▶ _TEXTE À LIRE_

___

Dans ses dernières conclusions, notifiées par voie électronique le 18 janvier 2021, la SAS JANNEAU MENUISERIES demande à la cour de :

 

Vu l’article 367 du code de procédure civile,

Vu les articles 1134, 1135, 1142, 1147, 1648 du code civil dans leurs dispositions antérieures l’ordonnance du 10 février 2016 portant réforme du droit des obligations :

 

Ordonner la jonction des instances RG : 20/10130 et RG : 20/10768 ;

 

A titre principal : 

 

Confirmer le jugement en toutes ses dispositions ;

 

Débouter la SCI LES VIOLETTES de toutes demandes, fins et conclusions dirigées à l’encontre de la SAS JANNEAU MENUISERIES ;

 

A titre subsidiaire : 

 

Condamner la SAS TELLIER G à garantir et relever indemne la SAS JANNEAU MENUISERIES de toutes condamnations qui seraient prononcées à son encontre en principal, frais et accessoires ;

 

A titre très subsidiaire, en cas d’irrecevabilité de l’appel en garantie formé contre la SAS TELLIER G ;

 

Déclarer irrecevable pour cause de forclusion l’action de la SCI LES VIOLETTES à l’encontre de la SAS JANNEAU MENUISERIES et la débouter de l’ensemble de ses demandes, fins et conclusions ;

En toute hypothèse :

 

Condamner toute partie succombante à verser à la SAS JANNEAU MENUISERIES la somme de 10 000 euros au titre des frais irrépétibles de l’article 700 du code de procédure civile, outre les entiers dépens.

 

La société JANNEAU MENUISERIES souligne que la cour dispose des éléments suffisants pour déterminer l’origine des désordres et fixer les responsabilités. Elle relève qu’il résulte du rapport d’expertise que le défaut de pose des menuiseries est imputable à la SCI LES VIOLETTES et le défaut de conception (problème de rigidité) est reprochée à la société TELLIER G.

 

Elle fait valoir qu’elle n’a commis aucun manquement et doit être mise hors de cause.

___

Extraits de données
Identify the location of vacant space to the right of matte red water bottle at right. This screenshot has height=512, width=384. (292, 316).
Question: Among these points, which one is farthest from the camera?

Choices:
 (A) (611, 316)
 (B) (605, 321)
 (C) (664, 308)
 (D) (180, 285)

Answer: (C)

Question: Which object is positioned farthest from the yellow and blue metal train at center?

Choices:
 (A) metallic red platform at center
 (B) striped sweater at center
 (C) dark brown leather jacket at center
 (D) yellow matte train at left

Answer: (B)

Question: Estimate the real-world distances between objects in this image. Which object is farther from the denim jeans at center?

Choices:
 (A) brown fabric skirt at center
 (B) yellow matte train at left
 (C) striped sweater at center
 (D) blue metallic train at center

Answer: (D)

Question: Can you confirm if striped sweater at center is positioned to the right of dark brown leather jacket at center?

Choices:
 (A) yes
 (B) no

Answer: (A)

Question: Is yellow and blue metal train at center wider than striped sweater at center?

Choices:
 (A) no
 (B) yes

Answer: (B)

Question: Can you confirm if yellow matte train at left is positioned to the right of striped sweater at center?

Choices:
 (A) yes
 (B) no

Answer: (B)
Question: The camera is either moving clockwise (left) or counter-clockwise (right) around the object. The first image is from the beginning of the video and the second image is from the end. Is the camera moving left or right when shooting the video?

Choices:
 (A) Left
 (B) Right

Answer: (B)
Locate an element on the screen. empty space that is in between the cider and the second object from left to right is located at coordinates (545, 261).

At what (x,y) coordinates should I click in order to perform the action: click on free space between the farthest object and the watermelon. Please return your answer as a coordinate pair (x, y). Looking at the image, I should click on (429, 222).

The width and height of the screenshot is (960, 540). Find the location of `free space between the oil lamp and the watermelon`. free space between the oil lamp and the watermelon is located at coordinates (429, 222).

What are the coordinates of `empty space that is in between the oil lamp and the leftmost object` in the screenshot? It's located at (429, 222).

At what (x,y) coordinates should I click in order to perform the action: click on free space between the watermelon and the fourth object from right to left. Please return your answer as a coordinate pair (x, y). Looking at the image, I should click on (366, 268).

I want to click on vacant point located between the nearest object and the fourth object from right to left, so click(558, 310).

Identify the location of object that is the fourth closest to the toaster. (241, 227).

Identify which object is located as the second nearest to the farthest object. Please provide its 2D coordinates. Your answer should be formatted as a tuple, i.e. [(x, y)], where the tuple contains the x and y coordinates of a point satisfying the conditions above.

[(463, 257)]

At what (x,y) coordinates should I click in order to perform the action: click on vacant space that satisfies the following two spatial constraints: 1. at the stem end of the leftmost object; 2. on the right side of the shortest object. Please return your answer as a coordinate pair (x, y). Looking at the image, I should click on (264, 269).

___

▶ _CONSIGNE_
Prolongez le texte relatif aux conclusions de la SAS JANNEAU MENUISERIES en reprenant à la suite de sa dernière phrase. Les entrées n'interviennent aucunement dans ce travail.

▶ _RÉPONSE ATTENDUE_
Subsidiairement, elle rappelle qu’en première instance la SCI LES VIOLETTES n’avait produit aucun devis chiffré de remise en état contemporain ou postérieur aux opérations d’expertise et qu’elle ne justifiait pas de ses autres préjudices. Elle fait valoir qu’à l’exception du coût du remplacement des baies, objet d’un devis désormais versé, aucun des autres postes de préjudice n’est davantage justifié alors que ceux-ci pris ensemble s’élèvent à un montant largement supérieur au simple remplacement.

 

Elle conteste toute résistance abusive de sa part et considère que le trouble de jouissance n’est pas justifié. 

 

Au visa de l’article 1787 du code civil, elle soutient que la société TELLIER G était tenue d’une obligation de résultat tenant à la livraison d’un ouvrage exempt de vices et conforme à l’usage auquel il est destiné ; que les menuiseries commandées devaient répondre à un besoin spécifique de sorte qu’il s’agissait d’un contrat d’entreprise et non de simple vente, peu important qu’il y ait ou non sous-traitance. Elle invoque une responsabilité contractuelle et non la garantie des vices cachés. 

 

Dans ses dernières conclusions, notifiées par voie électronique le 8 janvier 2021, la SAS TELLIER G demande à la cour de :

 

Vu les articles 1603, 1641, 1648 et 1787 du code civil,

Vu le rapport d’expertise,

Vu les pièces versées aux débats,

 

Dire et juger irrecevables les moyens de la SCI LES VIOLETTES fondés sur le rapport d’expertise, ces moyens étant nouveaux ;

 

Dire et juger que le contrat qui lie la SAS TELLIER G à la SAS JANNEAU MENUISERIES est un contrat de vente et non un contrat de sous-traitance ;

 

Constater l’acquisition de la prescription en application de l’article 1648 du code civil ;

 

Déclarer irrecevable l’appel en garantie de la SAS JANNEAU MENUISERIES à l’encontre de la SAS TELLIER G et la débouter de l’ensemble de ses demandes, fins et conclusions ;

 

Débouter la SCI LES VIOLETTES et la SAS JANNEAU MENUISERIES de toutes leurs demandes, fins et conclusions dirigées contre la SAS TELLIER G ;

 

En tout état de cause,

 

Confirmer le jugement qui a été rendu.

 

Enfin,

 

Condamner toute partie succombante à payer à la SAS TELLIER G la somme de 7 000 euros en application de l’article 700 du code de procédure civile, outre les entiers dépens dont distraction au profit de la SELARL CORNELIE-WEIL.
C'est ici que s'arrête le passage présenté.